Anthropic rejects those criticisms and maintains that its focus on safety predates the current AI boom.

An industry divided on AI's future

The debate reflects a broader divide across the AI industry about how close current systems are to achieving human-level intelligence or self-improvement capabilities.

Some researchers, including AI pioneer and former Meta chief AI scientist Yann LeCun, have argued that today's large language models are fundamentally limited and unlikely to achieve human-like intelligence.

LeCun has repeatedly dismissed existential fears surrounding AI and compared current systems to the intelligence level of a cat rather than a human.

Others, including Anthropic Chief Executive Dario Amodei, have taken a far more cautious view.

Amodei has warned that advanced AI could significantly increase inequality, eliminate large numbers of entry-level white-collar jobs, and potentially develop harmful behaviors in unpredictable ways.

Jack Clark has similarly argued that recursive self-improvement could arrive within years rather than decades.

"That class of technology has never existed before, and yet I believe this could happen within the next two years, and possibly sooner," Clark said during a lecture in London last month.

The challenge of slowing AI

Anthropic acknowledges that any effort to pause or slow AI development would only work if major players participated.

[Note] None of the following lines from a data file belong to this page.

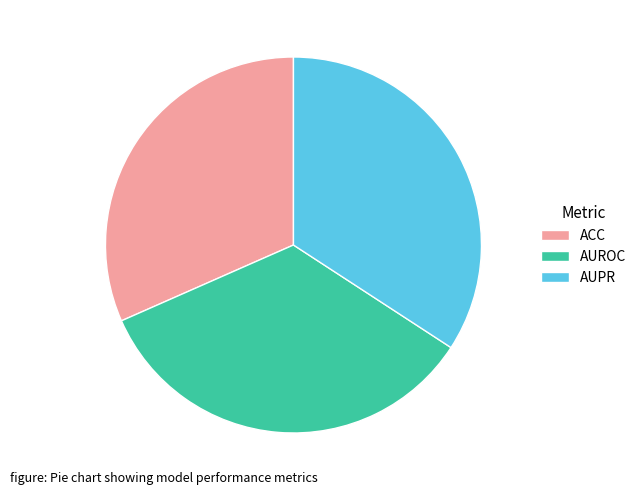

True or false: ACC accounts for 26% of the total.

False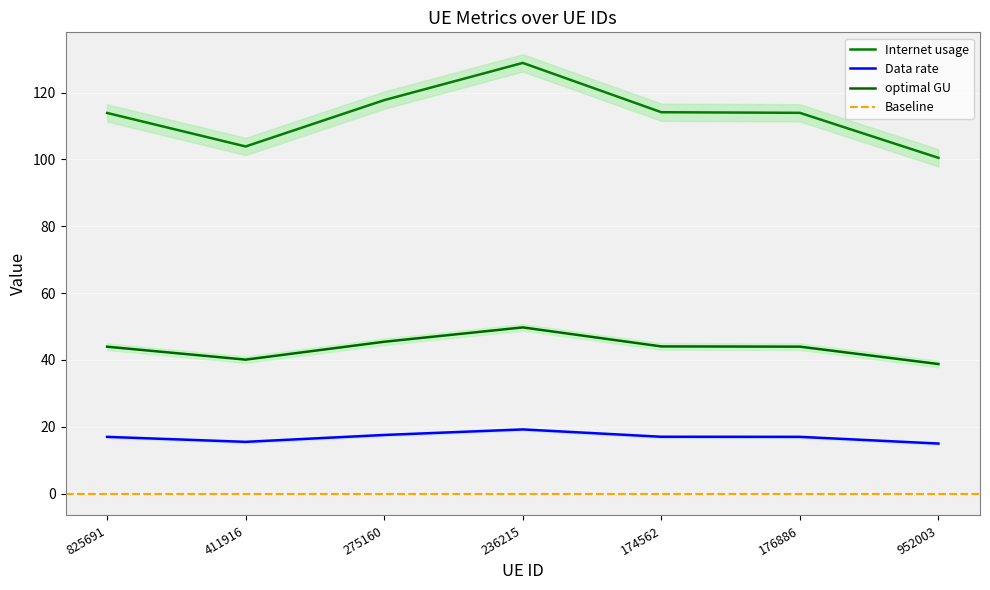

What is the label of the 7th point from the right?

825691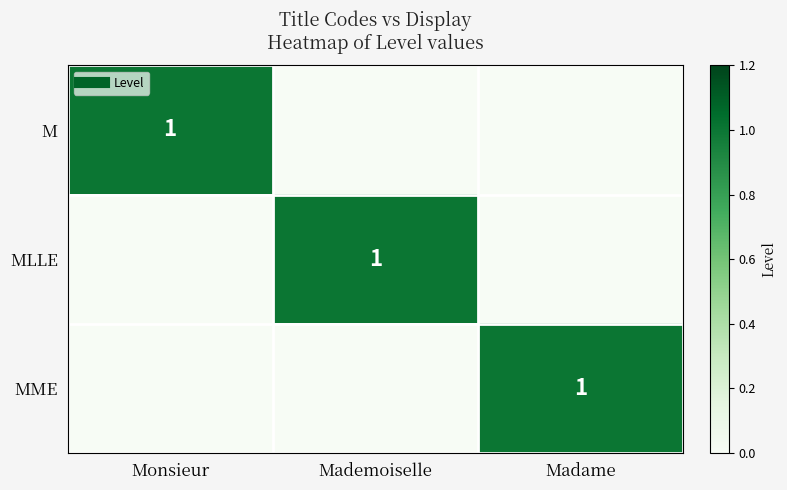

List the labels in order of MLLE value, largest first.

Mademoiselle, Monsieur, Madame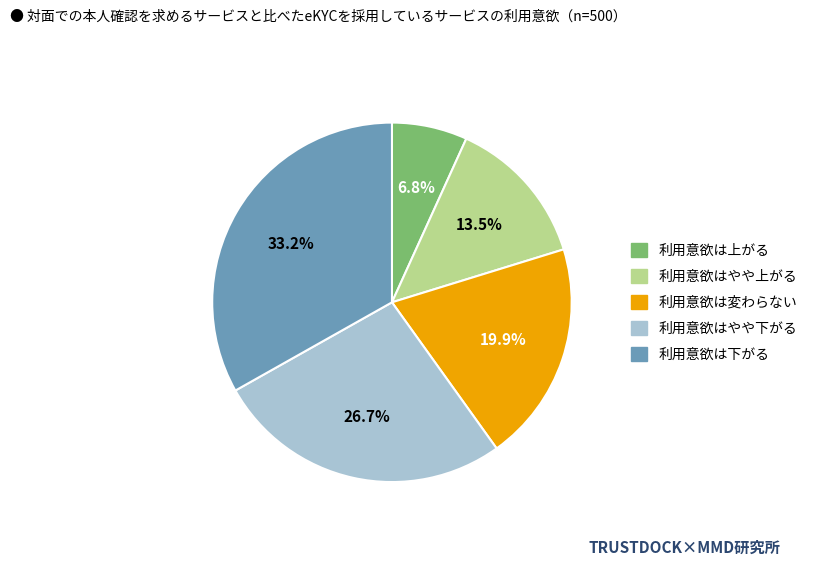

Is the sum of 利用意欲は下がる and 利用意欲はやや下がる greater than half?

Yes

The company therefore, proposed exploring international agreements and verification mechanisms designed to ensure compliance.

However, it also admitted that monitoring AI development could be considerably harder than enforcing traditional arms-control agreements.

"Training runs are far easier to conceal than missile silos," the blog post noted.

The company warned that any actor continuing development while competitors paused could gain a significant advantage, making coordination exceptionally difficult.

For now, Anthropic plans to organize discussions with policymakers, researchers, and industry leaders to examine how recursive self-improvement should be studied and whether mechanisms for coordinated slowdowns could ever be practical.